[[ Data records open ]]

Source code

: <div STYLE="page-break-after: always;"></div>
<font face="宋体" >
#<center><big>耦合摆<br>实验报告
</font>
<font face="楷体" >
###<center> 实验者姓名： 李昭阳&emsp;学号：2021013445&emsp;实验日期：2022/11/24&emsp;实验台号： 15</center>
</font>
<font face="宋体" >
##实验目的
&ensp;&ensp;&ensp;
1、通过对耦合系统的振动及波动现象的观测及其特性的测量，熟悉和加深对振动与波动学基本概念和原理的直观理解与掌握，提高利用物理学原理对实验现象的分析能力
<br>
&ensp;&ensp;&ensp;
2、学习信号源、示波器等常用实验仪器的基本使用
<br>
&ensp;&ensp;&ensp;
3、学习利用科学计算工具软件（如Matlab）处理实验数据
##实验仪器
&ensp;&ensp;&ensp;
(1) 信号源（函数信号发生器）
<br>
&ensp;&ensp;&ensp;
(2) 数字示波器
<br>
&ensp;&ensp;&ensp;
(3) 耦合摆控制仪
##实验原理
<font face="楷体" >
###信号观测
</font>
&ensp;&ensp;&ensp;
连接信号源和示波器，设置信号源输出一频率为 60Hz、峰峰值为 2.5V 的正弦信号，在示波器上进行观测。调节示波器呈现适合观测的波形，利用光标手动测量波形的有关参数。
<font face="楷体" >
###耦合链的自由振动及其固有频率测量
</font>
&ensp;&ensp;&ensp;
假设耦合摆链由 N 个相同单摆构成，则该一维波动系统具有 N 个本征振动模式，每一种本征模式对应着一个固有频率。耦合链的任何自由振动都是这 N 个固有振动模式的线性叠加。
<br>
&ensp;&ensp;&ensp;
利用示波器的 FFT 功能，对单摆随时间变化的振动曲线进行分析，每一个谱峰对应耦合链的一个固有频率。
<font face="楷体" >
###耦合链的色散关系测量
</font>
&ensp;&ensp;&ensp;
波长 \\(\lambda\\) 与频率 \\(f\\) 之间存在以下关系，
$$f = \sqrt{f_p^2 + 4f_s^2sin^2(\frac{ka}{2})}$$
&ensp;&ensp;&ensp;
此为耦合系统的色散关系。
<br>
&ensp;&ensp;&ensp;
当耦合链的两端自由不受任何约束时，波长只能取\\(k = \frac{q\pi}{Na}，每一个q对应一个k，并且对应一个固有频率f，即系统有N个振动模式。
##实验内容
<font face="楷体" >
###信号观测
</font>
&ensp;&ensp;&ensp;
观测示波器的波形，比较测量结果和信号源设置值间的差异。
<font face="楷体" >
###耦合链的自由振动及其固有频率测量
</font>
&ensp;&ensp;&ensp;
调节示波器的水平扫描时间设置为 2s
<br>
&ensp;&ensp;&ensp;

[[ Data records closed ]]
[[ Data records open ]]

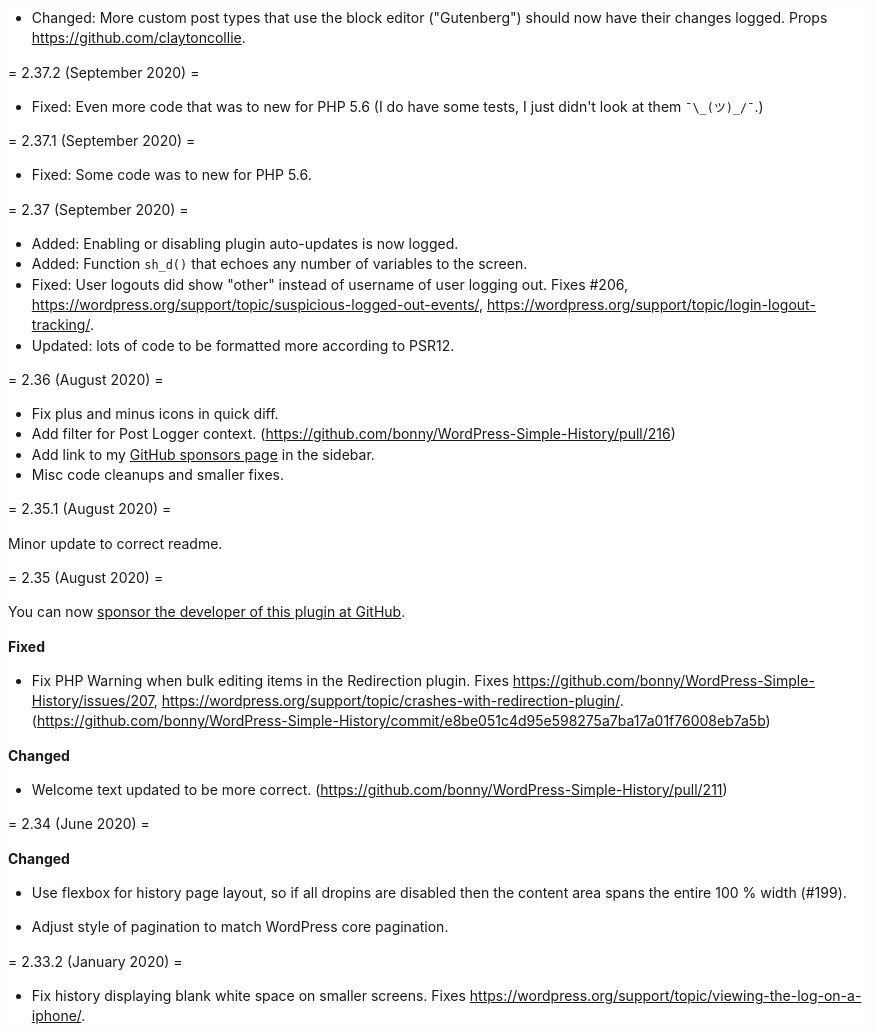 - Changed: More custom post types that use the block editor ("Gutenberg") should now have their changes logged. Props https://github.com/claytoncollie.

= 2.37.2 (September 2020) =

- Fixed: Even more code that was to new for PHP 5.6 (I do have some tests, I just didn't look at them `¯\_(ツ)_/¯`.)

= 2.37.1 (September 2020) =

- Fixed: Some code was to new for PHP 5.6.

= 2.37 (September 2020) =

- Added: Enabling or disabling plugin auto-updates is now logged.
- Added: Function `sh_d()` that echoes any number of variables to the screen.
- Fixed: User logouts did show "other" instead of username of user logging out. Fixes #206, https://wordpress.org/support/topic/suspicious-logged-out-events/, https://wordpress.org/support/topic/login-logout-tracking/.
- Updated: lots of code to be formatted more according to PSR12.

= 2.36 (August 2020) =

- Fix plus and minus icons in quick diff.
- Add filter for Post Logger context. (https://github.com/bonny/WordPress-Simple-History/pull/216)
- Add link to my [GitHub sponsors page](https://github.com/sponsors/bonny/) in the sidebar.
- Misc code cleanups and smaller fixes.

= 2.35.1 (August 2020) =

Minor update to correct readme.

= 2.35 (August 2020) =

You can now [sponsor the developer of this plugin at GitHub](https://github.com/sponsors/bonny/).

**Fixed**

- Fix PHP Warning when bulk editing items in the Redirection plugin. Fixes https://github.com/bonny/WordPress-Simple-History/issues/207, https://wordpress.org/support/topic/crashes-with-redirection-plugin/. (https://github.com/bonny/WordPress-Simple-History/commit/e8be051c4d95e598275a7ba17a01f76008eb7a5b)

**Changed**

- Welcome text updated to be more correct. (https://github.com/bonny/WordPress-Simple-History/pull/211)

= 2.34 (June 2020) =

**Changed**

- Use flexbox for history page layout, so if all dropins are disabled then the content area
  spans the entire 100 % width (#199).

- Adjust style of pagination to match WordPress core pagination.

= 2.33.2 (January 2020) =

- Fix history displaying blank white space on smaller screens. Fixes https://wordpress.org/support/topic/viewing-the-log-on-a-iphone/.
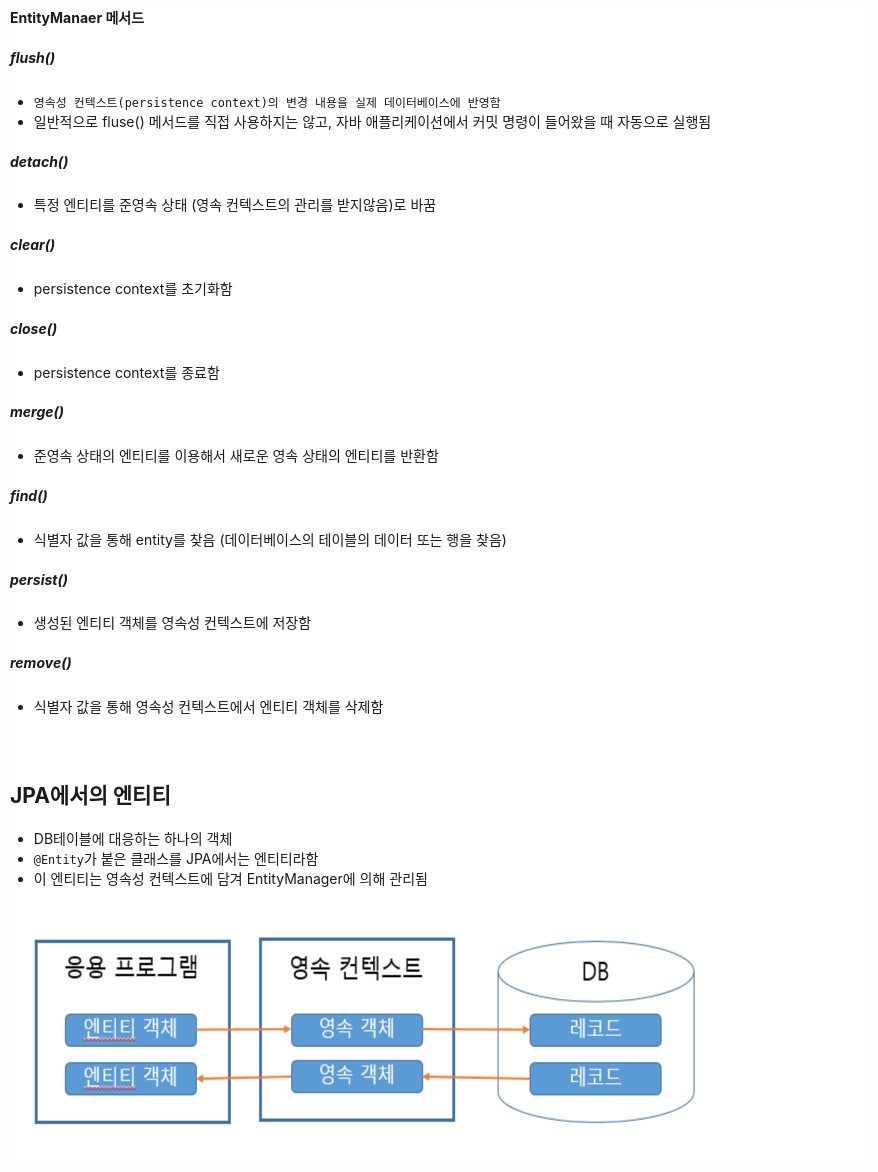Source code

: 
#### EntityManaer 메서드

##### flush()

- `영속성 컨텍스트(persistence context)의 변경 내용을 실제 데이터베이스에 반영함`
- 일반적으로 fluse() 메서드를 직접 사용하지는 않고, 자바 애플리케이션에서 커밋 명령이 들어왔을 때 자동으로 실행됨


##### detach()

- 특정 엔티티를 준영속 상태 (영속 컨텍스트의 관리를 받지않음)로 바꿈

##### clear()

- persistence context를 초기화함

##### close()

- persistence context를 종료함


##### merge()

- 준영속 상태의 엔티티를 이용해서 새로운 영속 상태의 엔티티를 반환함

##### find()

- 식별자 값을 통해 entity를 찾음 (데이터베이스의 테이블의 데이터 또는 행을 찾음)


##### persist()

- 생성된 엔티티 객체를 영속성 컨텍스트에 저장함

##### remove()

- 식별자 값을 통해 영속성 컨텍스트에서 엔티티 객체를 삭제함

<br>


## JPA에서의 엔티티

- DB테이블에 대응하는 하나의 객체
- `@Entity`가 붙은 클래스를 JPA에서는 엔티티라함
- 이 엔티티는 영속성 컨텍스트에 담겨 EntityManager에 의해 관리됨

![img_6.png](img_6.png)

[[ Data records closed ]]
[[ Data records open ]]

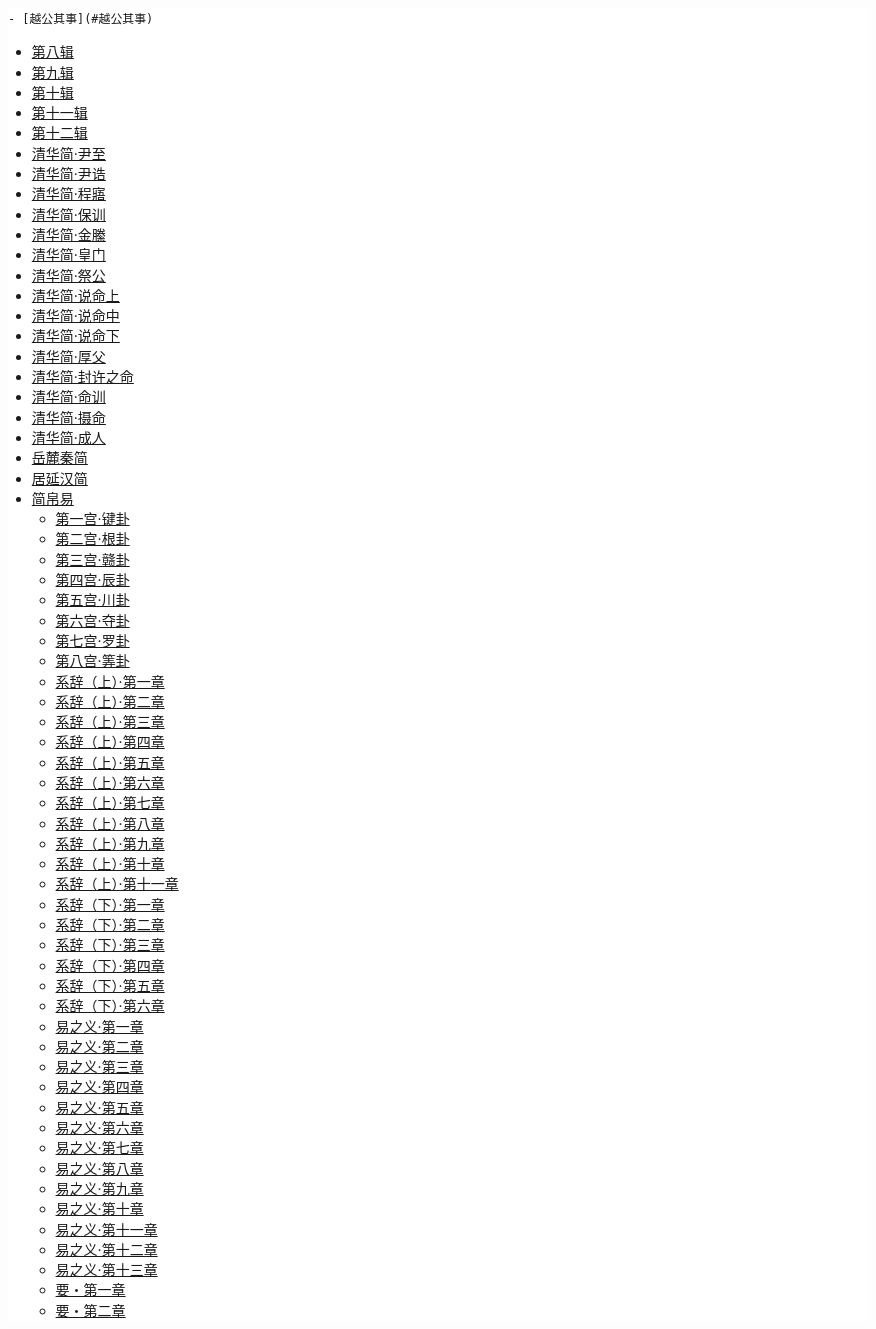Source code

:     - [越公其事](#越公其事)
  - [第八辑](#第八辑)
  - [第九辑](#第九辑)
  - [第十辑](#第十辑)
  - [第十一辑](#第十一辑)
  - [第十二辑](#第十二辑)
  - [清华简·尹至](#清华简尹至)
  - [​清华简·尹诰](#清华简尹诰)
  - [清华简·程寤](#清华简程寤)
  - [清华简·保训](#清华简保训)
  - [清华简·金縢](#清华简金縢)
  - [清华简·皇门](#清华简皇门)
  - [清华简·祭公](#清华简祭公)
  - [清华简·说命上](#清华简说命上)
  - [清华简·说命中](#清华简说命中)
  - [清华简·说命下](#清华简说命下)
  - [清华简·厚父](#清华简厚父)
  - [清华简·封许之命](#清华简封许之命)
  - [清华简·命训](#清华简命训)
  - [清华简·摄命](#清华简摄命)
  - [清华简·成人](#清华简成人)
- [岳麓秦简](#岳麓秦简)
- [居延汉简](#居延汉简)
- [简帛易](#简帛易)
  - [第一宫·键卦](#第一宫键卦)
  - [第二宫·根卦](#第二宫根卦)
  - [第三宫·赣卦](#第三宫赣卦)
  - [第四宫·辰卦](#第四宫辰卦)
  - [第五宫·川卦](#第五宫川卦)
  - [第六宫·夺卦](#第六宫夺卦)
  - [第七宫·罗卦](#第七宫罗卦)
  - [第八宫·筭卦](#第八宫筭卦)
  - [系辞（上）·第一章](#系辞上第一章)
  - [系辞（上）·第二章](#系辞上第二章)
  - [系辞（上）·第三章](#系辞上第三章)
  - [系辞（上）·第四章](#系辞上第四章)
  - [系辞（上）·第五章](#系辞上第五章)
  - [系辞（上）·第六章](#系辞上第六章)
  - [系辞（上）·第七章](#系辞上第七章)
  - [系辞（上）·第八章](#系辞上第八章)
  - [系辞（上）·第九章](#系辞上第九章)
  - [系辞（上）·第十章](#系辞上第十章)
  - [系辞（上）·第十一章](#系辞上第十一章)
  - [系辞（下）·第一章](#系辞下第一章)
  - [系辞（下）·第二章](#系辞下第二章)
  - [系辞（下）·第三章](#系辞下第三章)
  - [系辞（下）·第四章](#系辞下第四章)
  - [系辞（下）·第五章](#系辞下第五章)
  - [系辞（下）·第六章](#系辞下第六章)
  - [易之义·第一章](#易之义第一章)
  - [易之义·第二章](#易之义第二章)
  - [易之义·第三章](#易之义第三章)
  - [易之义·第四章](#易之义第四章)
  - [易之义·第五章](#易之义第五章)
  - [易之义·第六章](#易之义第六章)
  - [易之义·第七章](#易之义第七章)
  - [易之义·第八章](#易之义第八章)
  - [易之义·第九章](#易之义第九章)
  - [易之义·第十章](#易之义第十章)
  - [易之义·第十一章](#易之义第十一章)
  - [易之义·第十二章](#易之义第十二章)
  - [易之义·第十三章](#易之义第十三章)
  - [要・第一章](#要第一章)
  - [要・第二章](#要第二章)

[[ Data records closed ]]

**Task instructions**: Copy out the lines above that hold the string "Added".

**Answer box**:
- Added: Enabling or disabling plugin auto-updates is now logged.
- Added: Function `sh_d()` that echoes any number of variables to the screen.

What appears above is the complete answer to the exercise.